» YOUR GOAL
Using the entries below, quote exactly the span of lines that begins with the line containing "left elbow: (111, 99)" and ends with the final line.

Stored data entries
# # # # #
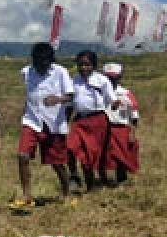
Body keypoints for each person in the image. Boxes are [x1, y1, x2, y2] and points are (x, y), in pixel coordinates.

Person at [10, 41, 75, 211]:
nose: (41, 66)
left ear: (50, 61)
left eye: (44, 63)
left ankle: (67, 193)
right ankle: (27, 195)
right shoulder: (27, 72)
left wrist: (57, 99)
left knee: (57, 163)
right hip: (31, 121)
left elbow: (71, 96)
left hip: (53, 124)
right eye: (37, 63)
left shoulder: (60, 72)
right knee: (22, 155)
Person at [65, 49, 118, 192]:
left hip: (97, 121)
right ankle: (74, 176)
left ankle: (91, 184)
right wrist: (65, 122)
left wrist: (115, 104)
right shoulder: (73, 81)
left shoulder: (101, 80)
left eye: (87, 64)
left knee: (89, 155)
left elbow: (111, 99)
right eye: (81, 64)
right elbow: (69, 104)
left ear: (93, 65)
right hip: (79, 121)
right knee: (70, 147)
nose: (84, 68)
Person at [100, 62, 140, 185]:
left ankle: (121, 179)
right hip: (103, 128)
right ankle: (103, 180)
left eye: (114, 77)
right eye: (108, 77)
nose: (111, 80)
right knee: (102, 155)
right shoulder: (99, 93)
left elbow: (134, 115)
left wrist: (132, 132)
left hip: (121, 128)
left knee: (121, 155)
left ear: (119, 77)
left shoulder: (126, 94)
# # # # #
» PROBLEM SOLUTION
left elbow: (111, 99)
right eye: (81, 64)
right elbow: (69, 104)
left ear: (93, 65)
right hip: (79, 121)
right knee: (70, 147)
nose: (84, 68)
Person at [100, 62, 140, 185]:
left ankle: (121, 179)
right hip: (103, 128)
right ankle: (103, 180)
left eye: (114, 77)
right eye: (108, 77)
nose: (111, 80)
right knee: (102, 155)
right shoulder: (99, 93)
left elbow: (134, 115)
left wrist: (132, 132)
left hip: (121, 128)
left knee: (121, 155)
left ear: (119, 77)
left shoulder: (126, 94)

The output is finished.